Pero San Silvestre movió la cabeza.

—¡No, no, querido; eso no! Es absolutamente imposible. Todas las cosas del mundo han de tener su orden, el espacio y el tiempo, y también el final del año viejo y el comienzo del nuevo. No es lícito cambiar deliberadamente nada; si no, se trastocaría todo…

—¿Qué te decía yo? —comentó el cuervo, apesadumbrado—. ¡Nada que hacer! Ha sido en vano. Tiene que haber orden aunque se vaya al diablo el mundo entero.

San Silvestre no oyó la impertinente observación de Jacobo, pues parecía tener su mente en otra parte.

—Ah, sí, sí, el mal, recuerdo… —suspiró—. ¿Qué es realmente el mal y por qué tiene que existir en el mundo? Allá arriba discutimos a veces sobre eso. Pero es realmente un gran enigma, incluso para nosotros.

Sus ojos adoptaron una expresión ausente.

—Contemplado desde la eternidad, mis pequeños amigos, el mal presenta un aspecto completamente diferente que en el reino del tiempo. Allí se ve que, a fin de cuentas, siempre tiene que estar al servicio del bien. Es, por así decir, una contradicción en sí mismo. Busca siempre el poder sobre el bien, pero no puede existir sin el bien, y si alguna vez consiguiera el poder completo, tendría que destruir aquello sobre lo que anhela tener poder. Por eso, amigos, sólo puede durar mientras es incompleto. Si fuera pleno, se desintegraría por sí mismo. Por eso no tiene cabida en la eternidad. Eterno sólo es el bien, que pervive sin contradicción…

—¡Oiga! —gritó Jacobo Osadías, y tiró con el pico de la capa dorada—. No me lo tome a mal, Reverendo, pero ahora todo eso me importa un bledo. Cuando usted termine con su
fielosofía
, será demasiado tarde.

A San Silvestre le costó esfuerzos visibles volver al presente.

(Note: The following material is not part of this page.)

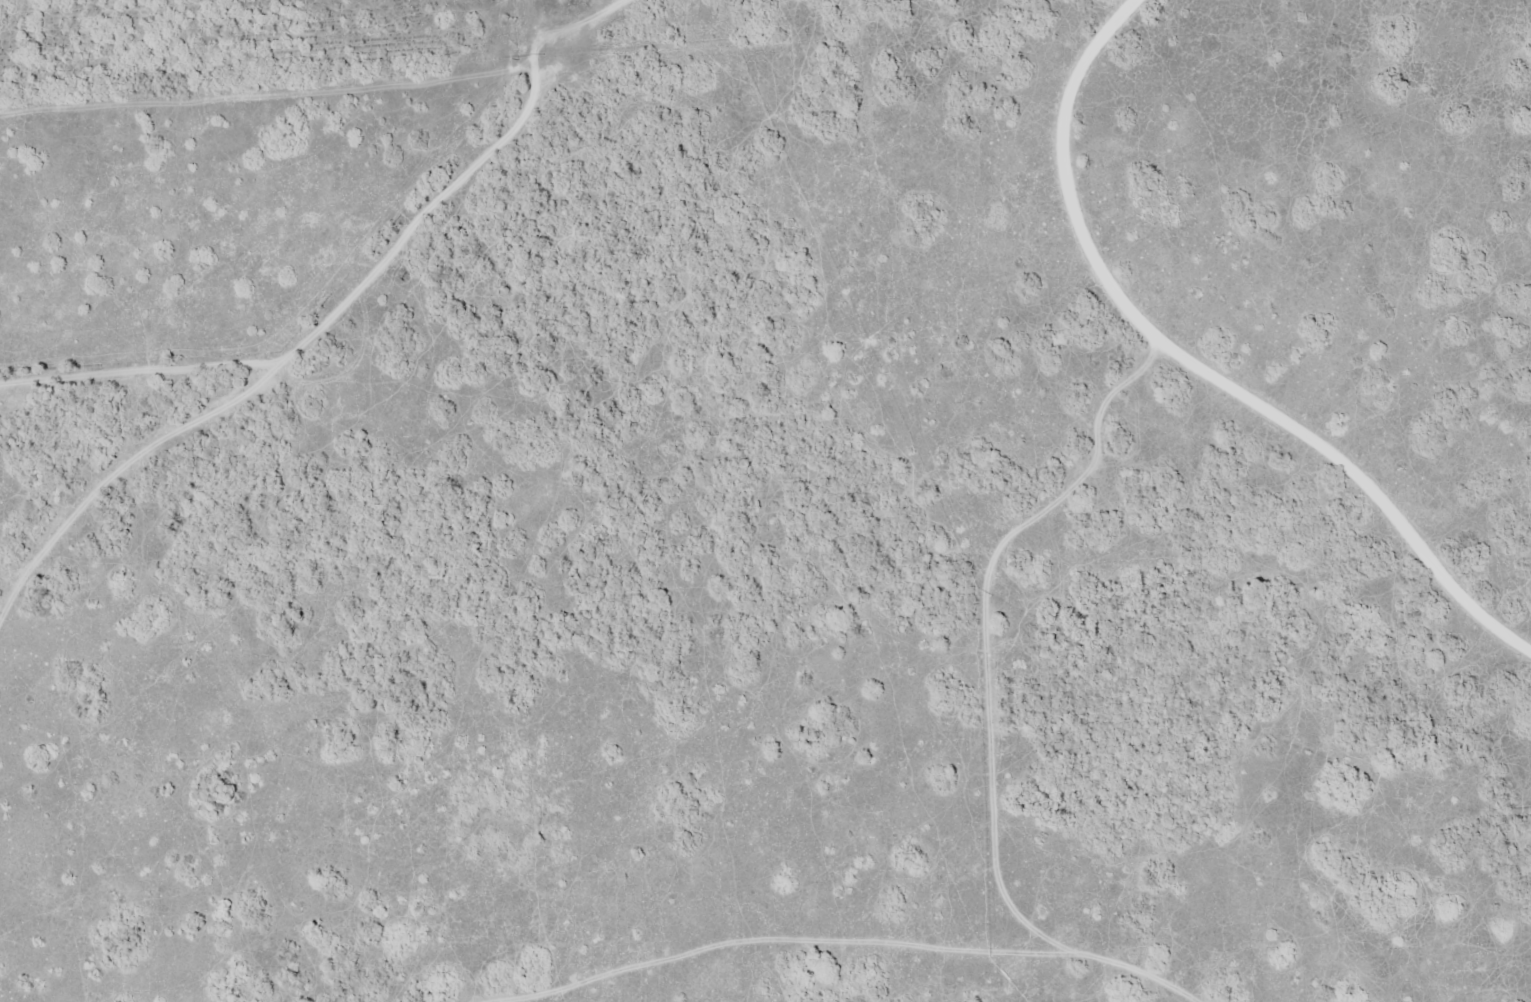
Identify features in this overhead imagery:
road: (1131, 22)
road: (1228, 349)
road: (375, 355)
road: (849, 950)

—¿Cómo? —preguntó, y sonrió beatíficamente—. ¿De qué estábamos hablando?

—De que tenemos que hacer algo ahora mismo, Monsignore —explicó Félix—, para evitar una terrible catástrofe.

—¡Ah, sí, sí! —dijo San Silvestre—. Pero ¿qué?

—Probablemente, Monsignore, ahora sólo puede salvarnos una especie de milagro. Usted es un santo. ¿No podría hacer sencillamente un milagro, aunque sea pequeño?

—¡Sencillamente un milagro! —repitió San Silvestre un poco perplejo—. Mi pequeño amigo, eso de los milagros no es tan sencillo. Ninguno de nosotros puede hacer milagros, a no ser que se lo ordenen desde arriba. Yo tendría que comenzar por presentar una petición a una instancia superior, y pueden tardar mucho tiempo en aceptarla, si es que la aceptan.

—¿Cuánto tiempo? —preguntó Félix.

—Meses, años, tal vez decenios —respondió San Silvestre.

—¡Demasiado tiempo! —graznó Jacobo malhumorado—. ¡Que se vaya al diablo! Nosotros necesitamos algo ahora mismo, en el acto.

La mirada de San Silvestre pareció alejarse nuevamente del mundo.